New Fish Quarantine Procedures – How to Add New Fish
Protozoans (Cryptocaryon/ich, Amyloodinium/velvet) and Metazoan trematodes/flukes are by far the most common parasites found on newly acquired fish. A carefully managed quarantine process can effectively eliminate these parasites before adding the fish to your display tank. This process does not control Brooklynella, Uronema, viruses or internal parasites. These issues however, make up a much smaller number of disease cases in marine fish.
Quarantine tank Requirements:
Tank must be large enough to comfortably handle the number and size of fish for up to 9 weeks.
- Tank should have a filtration system that has completed the nitrogen cycle. Canisters, HOB overflow filters, or appropriately sized sponge filters are acceptable.
- The filtration system must not use carbon or other absorbing/adsorbing filtrants (e.g. Polyfilter) that might absorb copper or medication. NO calcareous rock LIVE or DEAD
- Bare bottom should be used. A saucer with non-absorbing sand can be utilized for wrasses, gobies, blennies or other species which are overly stressed by the bare bottom. Painting the underside of the tank black can also help
- Removable structure, e.g. PVC pipe may be used to provide hiding places for the fish.
- Ambient light will often be adequate for the QT tank.
- A means to maintain oxygen levels should be available. Air stones and sponge filters are usually adequate.
- A lid should be used to prevent the fish from jumping out of the tank.
- Set salinity level and temperature to the same levels as in your Display Tank.
Days 1 – 2: Observation – let the fish settle in and determine proper diet.
- Set QT temperature to 78 – 80 degrees F.
- Acclimate the new fish to the QT:
- Measure salinity of the water in which the fish arrived.
- Adjust salinity in QT to within 2 ppt of the salinity of the water in which the fish arrived.
- Acclimate the fish to the QT gradually over 45 minutes.
- Observe the fish for any symptoms which might influence the treatment(s) you should administer.
- Determine if the fish are eating adequately to proceed.
Day 2: Begin Copper Treatment
- Add Coppersafe to the QT to achieve a concentration of 2.50 ppm over the course of 24 hours.

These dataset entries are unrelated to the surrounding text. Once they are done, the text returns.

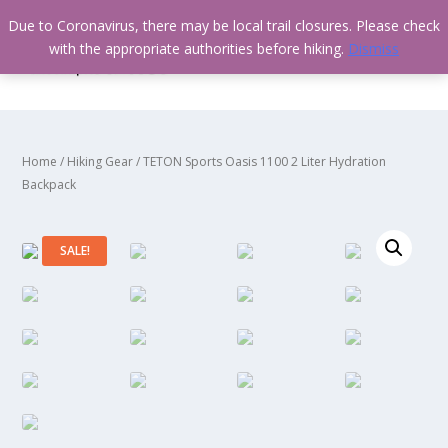
Due to Coronavirus, there may be local trail closures. Please check
with the appropriate authorities before hiking.
Dismiss
Home
/
Hiking Gear
/ TETON Sports Oasis 1100 2 Liter Hydration
Backpack
SALE!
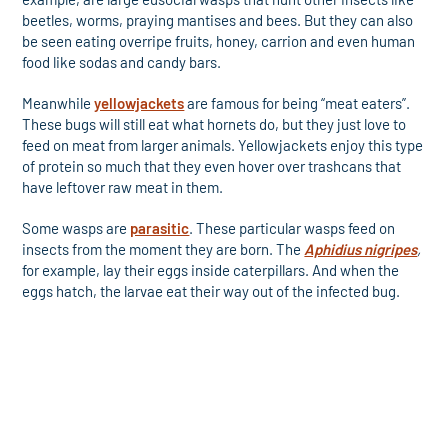
beetles, worms, praying mantises and bees. But they can also
be seen eating overripe fruits, honey, carrion and even human
food like sodas and candy bars.
Meanwhile
yellowjackets
are famous for being “meat eaters”.
These bugs will still eat what hornets do, but they just love to
feed on meat from larger animals. Yellowjackets enjoy this type
of protein so much that they even hover over trashcans that
have leftover raw meat in them.
Some wasps are
parasitic
. These particular wasps feed on
insects from the moment they are born. The
Aphidius nigripes
,
for example, lay their eggs inside caterpillars. And when the
eggs hatch, the larvae eat their way out of the infected bug.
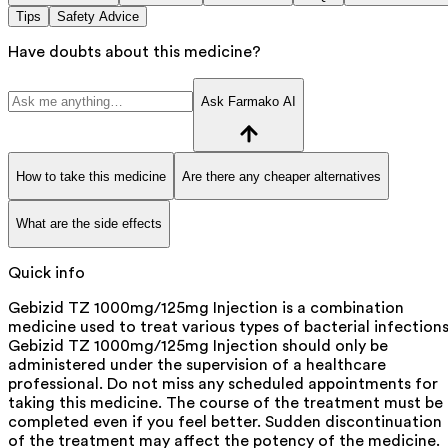
Tips
Safety Advice
Have doubts about this medicine?
Ask Farmako AI
How to take this medicine
Are there any cheaper alternatives
What are the side effects
Quick info
Gebizid TZ 1000mg/125mg Injection is a combination
medicine used to treat various types of bacterial infections
Gebizid TZ 1000mg/125mg Injection should only be
administered under the supervision of a healthcare
professional. Do not miss any scheduled appointments for
taking this medicine. The course of the treatment must be
completed even if you feel better. Sudden discontinuation
of the treatment may affect the potency of the medicine.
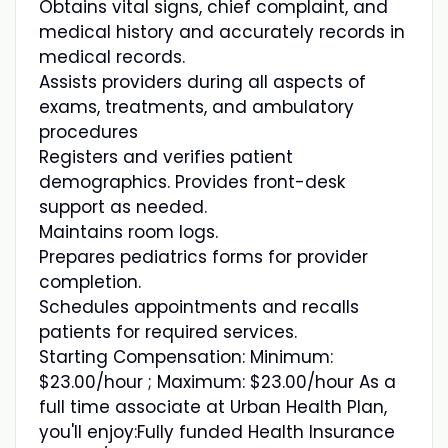
Obtains vital signs, chief complaint, and
medical history and accurately records in
medical records.
Assists providers during all aspects of
exams, treatments, and ambulatory
procedures
Registers and verifies patient
demographics. Provides front-desk
support as needed.
Maintains room logs.
Prepares pediatrics forms for provider
completion.
Schedules appointments and recalls
patients for required services.
Starting Compensation: Minimum:
$23.00/hour ; Maximum: $23.00/hour As a
full time associate at Urban Health Plan,
you'll enjoy:Fully funded Health Insurance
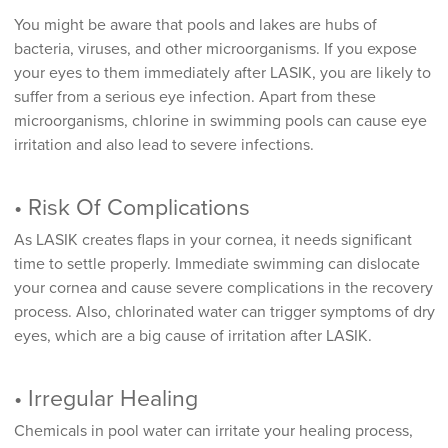
You might be aware that pools and lakes are hubs of
bacteria, viruses, and other microorganisms. If you expose
your eyes to them immediately after LASIK, you are likely to
suffer from a serious eye infection. Apart from these
microorganisms, chlorine in swimming pools can cause eye
irritation and also lead to severe infections.
• Risk Of Complications
As LASIK creates flaps in your cornea, it needs significant
time to settle properly. Immediate swimming can dislocate
your cornea and cause severe complications in the recovery
process. Also, chlorinated water can trigger symptoms of dry
eyes, which are a big cause of irritation after LASIK.
• Irregular Healing
Chemicals in pool water can irritate your healing process,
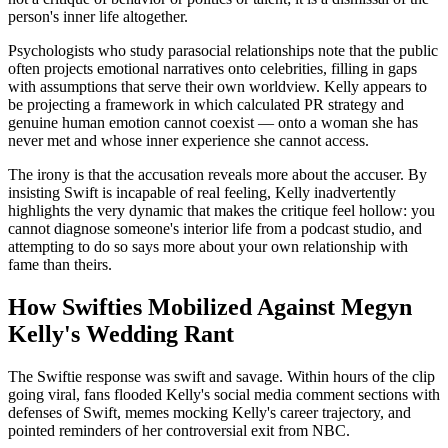
person's inner life altogether.
Psychologists who study parasocial relationships note that the public
often projects emotional narratives onto celebrities, filling in gaps
with assumptions that serve their own worldview. Kelly appears to
be projecting a framework in which calculated PR strategy and
genuine human emotion cannot coexist — onto a woman she has
never met and whose inner experience she cannot access.
The irony is that the accusation reveals more about the accuser. By
insisting Swift is incapable of real feeling, Kelly inadvertently
highlights the very dynamic that makes the critique feel hollow: you
cannot diagnose someone's interior life from a podcast studio, and
attempting to do so says more about your own relationship with
fame than theirs.
How Swifties Mobilized Against Megyn
Kelly's Wedding Rant
The Swiftie response was swift and savage. Within hours of the clip
going viral, fans flooded Kelly's social media comment sections with
defenses of Swift, memes mocking Kelly's career trajectory, and
pointed reminders of her controversial exit from NBC.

This can be done in two doses 12 hours apart or multiple smaller doses if you prefer. Coppersafe will not be effective until a concentration over 2.0 ppm is present. A target of 2.50 ppm will allow for fluctuations without the risk of falling below the 2.0 ppm threshold. Hanna Copper checker is the most accurate test to use.
- Never use ammonia removing products or other reducing agents (dechlorinator) when dosing copper. Most products bind copper with an amine to reduce toxicity to the fish. Reducing agents break that bond, releasing free copper that can harm the fish.
- Feed and top off tank water normally.
Days 3 – 32: Continue Copper Treatment
- Monitor copper ppm regularly. If the copper level remains steady day to day, you can test less often, but if the concentration falls below 2.0 ppm, you may need to restart the 30-day count for the copper treatment.
- Monitor water quality parameters as you would for your display tank.
- If the copper or ammonia levels ever exceed guidelines, be prepared to administer water changes (pre dosed with copper) to correct the problem.
Day 34: Copper Done
- Begin copper removal through water changes.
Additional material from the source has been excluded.